Outside on the field for the second day of Rookie Mini Camp

"I like the coaching staff, I like the offense and I grew up watching Andy Reid," he said. "He coached Terrell Owens, Jeremy Maclin and Jason Avant and all those guys. I like the routes and the way that they play. They play hard, so I just want to play for him."

After three days of rookie minicamp practices, Cook is still trying to prove himself among his peers.

"I've dreamed of this opportunity," Cook said. "Since I was young, I wanted this opportunity just to come to the next level and just compete and show I belong.

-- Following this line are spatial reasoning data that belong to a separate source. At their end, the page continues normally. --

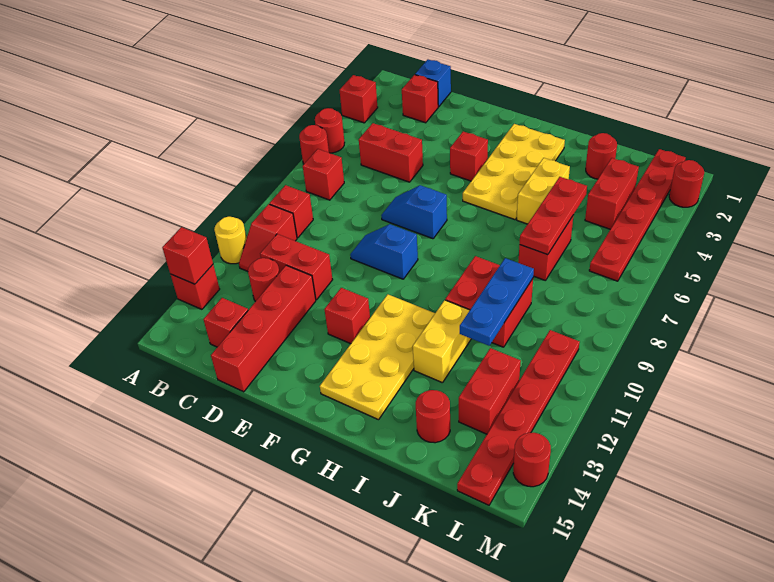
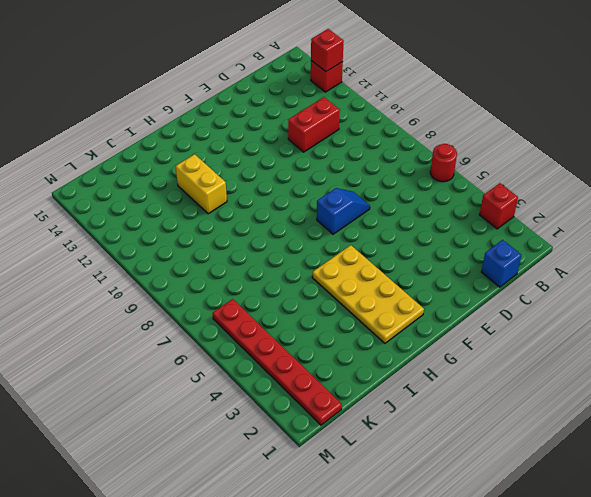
none -> red round brick A5 level 1
none -> yellow round brick A11 level 1
none -> red brick B7 level 1
none -> red brick B9 level 1

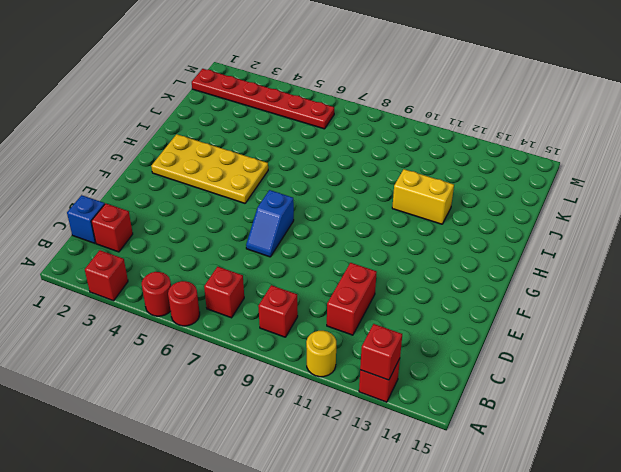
none -> red slope B10:B11 level 1 top 10
none -> red brick C5:D5 level 1
none -> red round brick C12 level 1
none -> red brick C14 level 1

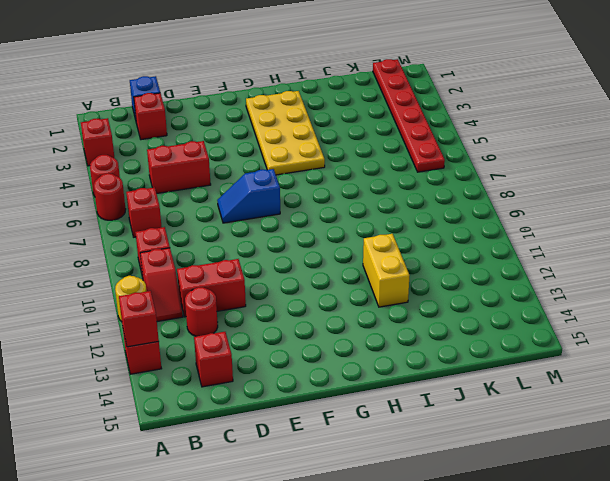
none -> red brick D12:D15 level 1
none -> blue slope E9:F9 level 1 top F
none -> red brick F4 level 1
none -> red brick F12 level 1

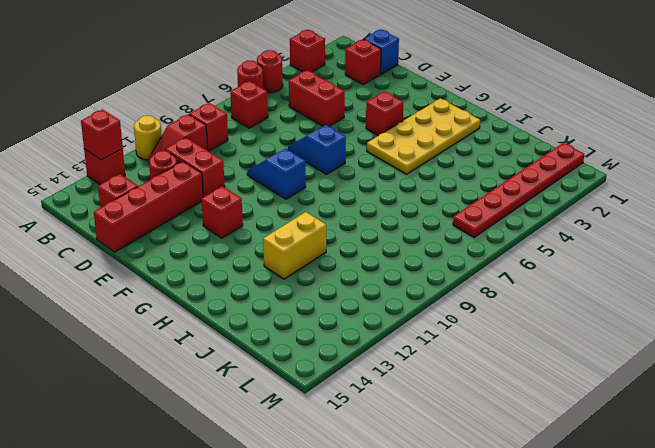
none -> yellow plate G11:H14 level 1
none -> yellow brick I4:I5 level 1
none -> red brick I9:J10 level 1
none -> red round brick J2 level 1

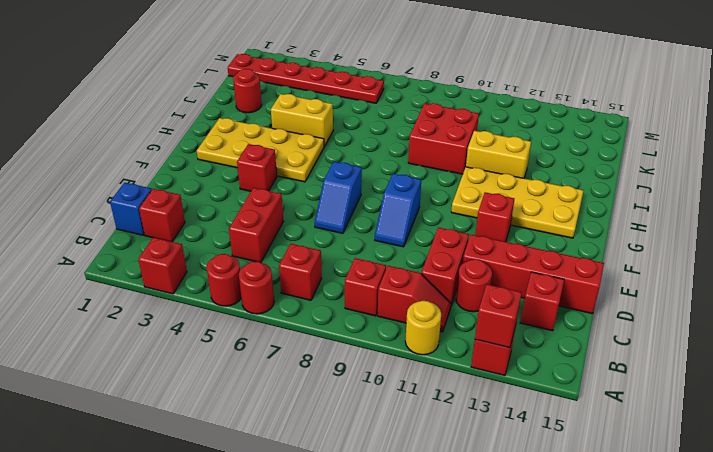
none -> red brick J6:J7 level 1
none -> red round brick J14 level 1
none -> red brick K3:K4 level 1
none -> red brick K12:K13 level 1

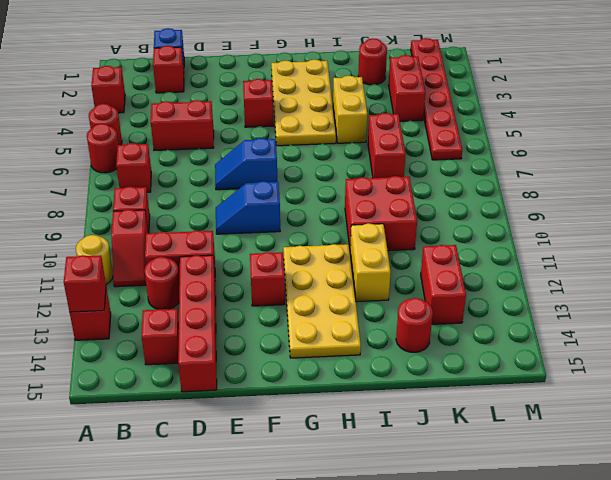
none -> red plate L10:L15 level 1
none -> red round brick M2 level 1
none -> red round brick M14 level 1
none -> red plate J5:J7 level 2

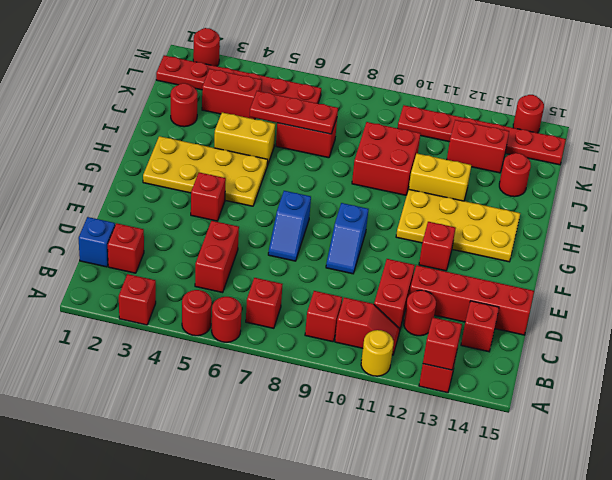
none -> blue plate J9:J11 level 2

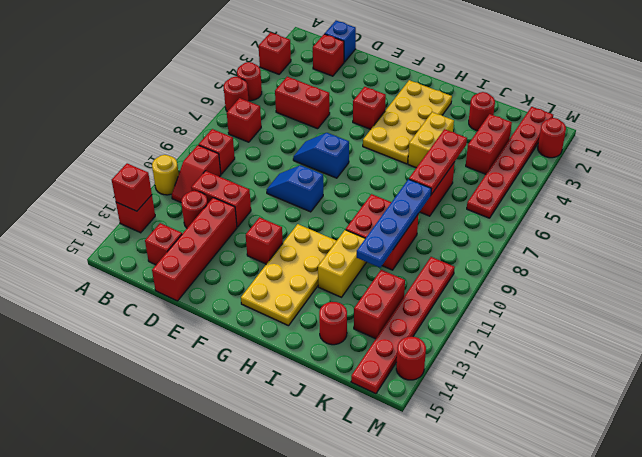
blue plate J8:J11 level 2 -> blue plate J9:J11 level 2

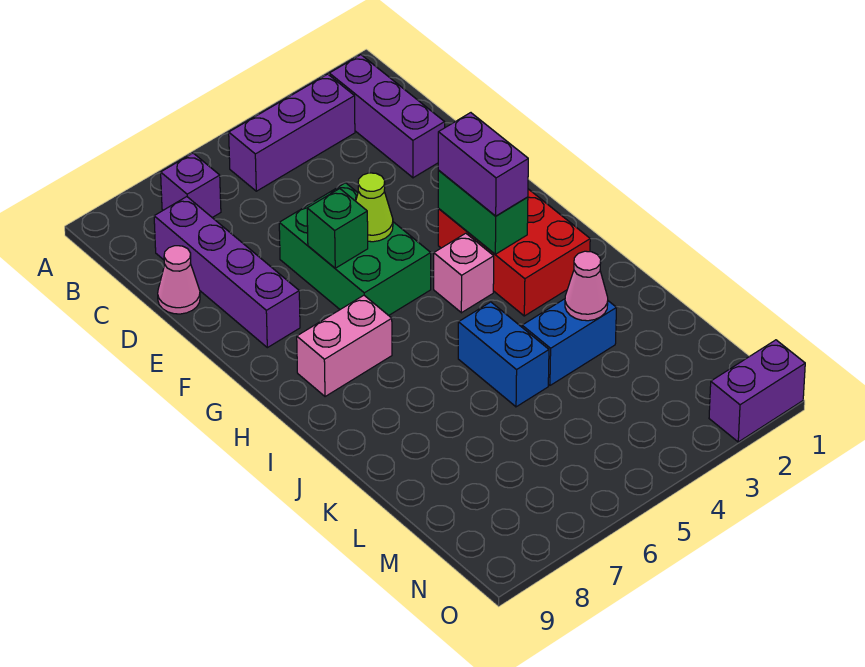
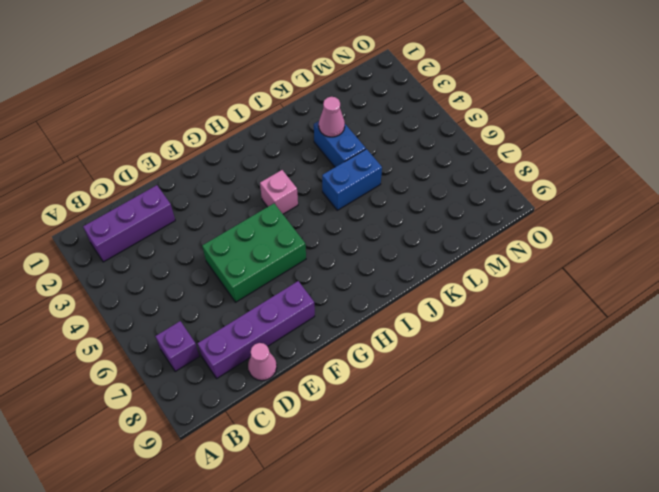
none -> purple brick B3:B5 level 1
none -> red brick G2:I3 level 1
none -> pink brick H7:H8 level 1

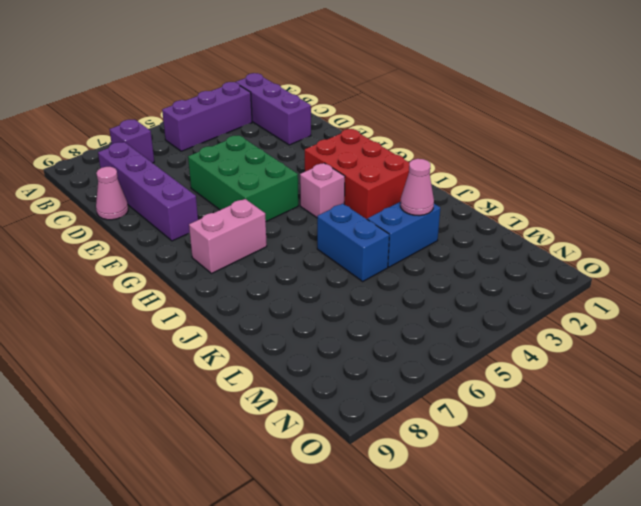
none -> purple brick O1:O2 level 1
none -> lime cone F5 level 2
none -> green brick F6 level 2

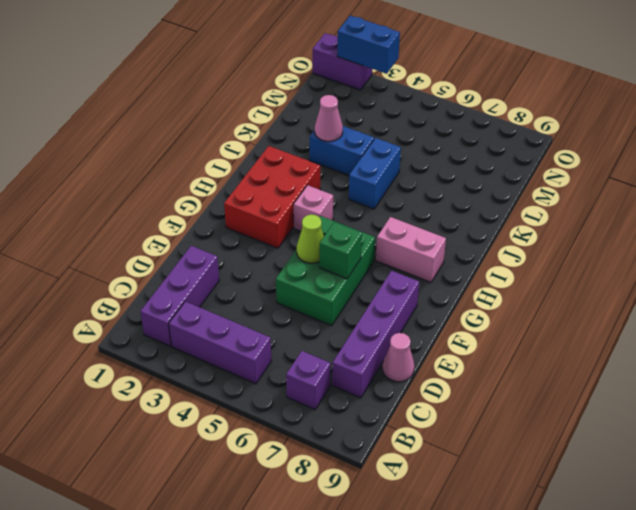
blue brick O2:O3 level 2 -> none
none -> green brick G3:H3 level 2
none -> purple brick G3:H3 level 3

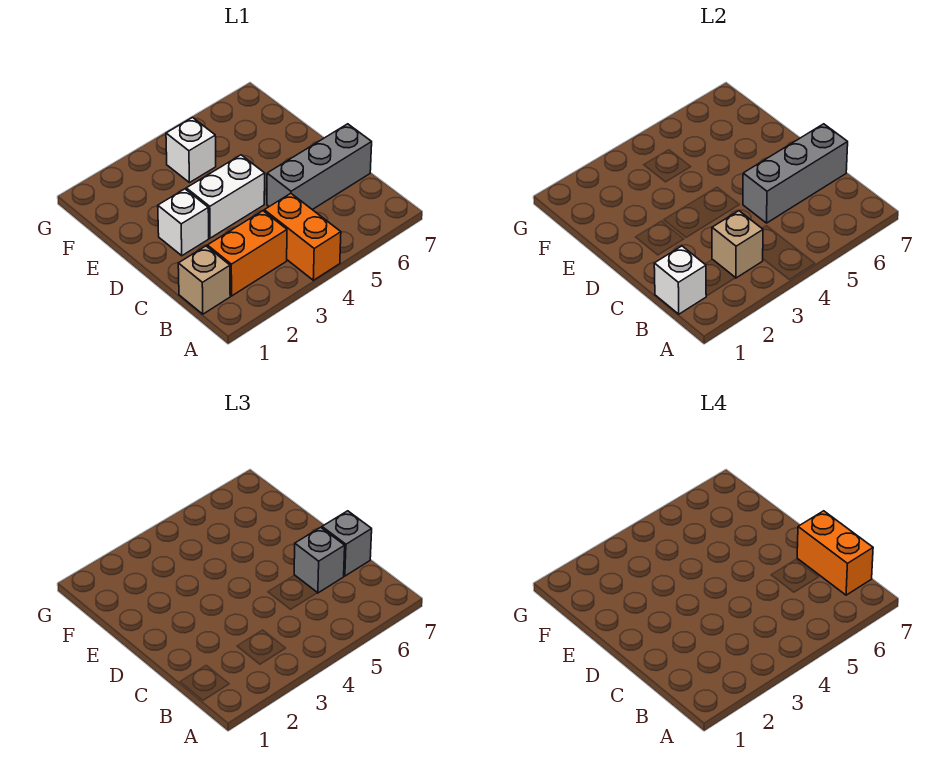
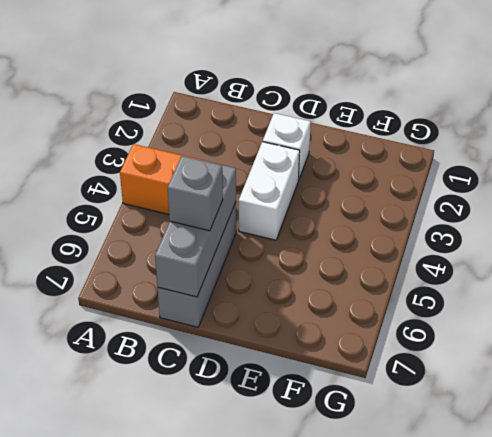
none -> tan brick B1 level 1
none -> orange brick B2:B3 level 1
none -> white brick F4 level 1

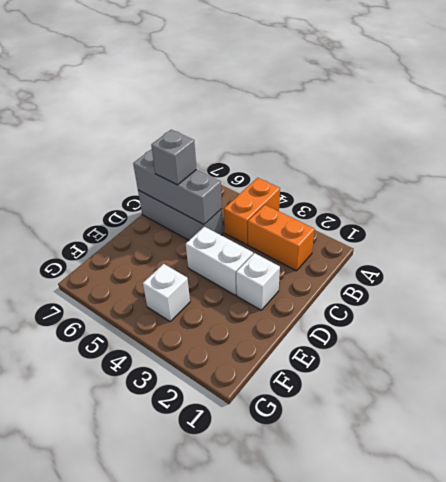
none -> tan brick B1 level 1
none -> white brick B1 level 2
none -> tan brick B3 level 2

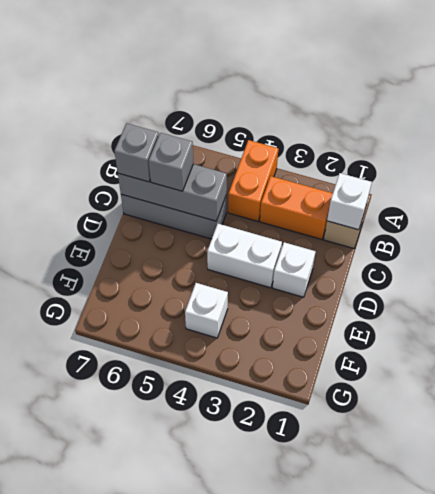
none -> tan brick B3 level 2
none -> orange brick B7:C7 level 4

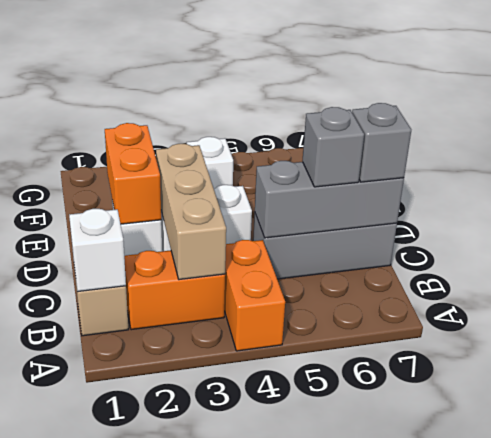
tan brick B3:D3 level 2 -> tan brick B3 level 2
orange brick D2:E2 level 2 -> orange brick B7:C7 level 4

"I'm trying to prove that even though I came from a lower level—that I can play with these guys. Most of the guys here played in the SEC and the ACC. I just want to prove that I can play."

Cook said that his physical abilities at 6-foot-4, 218 pounds, gave him a mismatch advantage over smaller defenders in college.


"I can do a lot of things with my size," Cook said. "I played a lower level, so a lot of teams tried to double team me and bracket me, so my coaches just moved me around. I can go up and get the ball. I can get it and go in the slot and go across the middle. I just love the game of football."

Cook said that playing at a lower level and getting all of that attention actually made him a more cerebral player.

"I actually had to study a lot more because I had to work my way around double teams and brackets," he explained. "So I had to get in my playbook and learn all the positions, like I'm trying to do now here.

"At the start of the game, if I'm one-on-one, then the second half, they double team. My coach moved me to a different spot, so I had to know all the positions."

This is something he believes will help him throughout this process.

"[Chiefs receivers coach David Culley] told us if you want to stick around, you should learn every spot, so I've just been learning every spot on the field."

As a priority free agent under contract, Cook will continue to work his way through Chiefs offseason workouts, learning from veterans he's admired from afar in Jeremy Maclin and Jason Avant.

Cook finds himself fighting for a roster spot among a positional group loaded with young talent in Kansas City.

Now while Cook may have grown up in South Carolina and his prior experience anywhere near Kansas City was the one season spent at Garden City Community College, he said that was close enough to hear plenty about what makes Chiefs Kingdom and Arrowhead Stadium special.

"I just know they have great fans and their stadium gets loud and rocking."

He's right.

They also love connecting with players—which should be an easy thing with Cook.

Players were outside on the field for day three of the Rookie Mini Camp.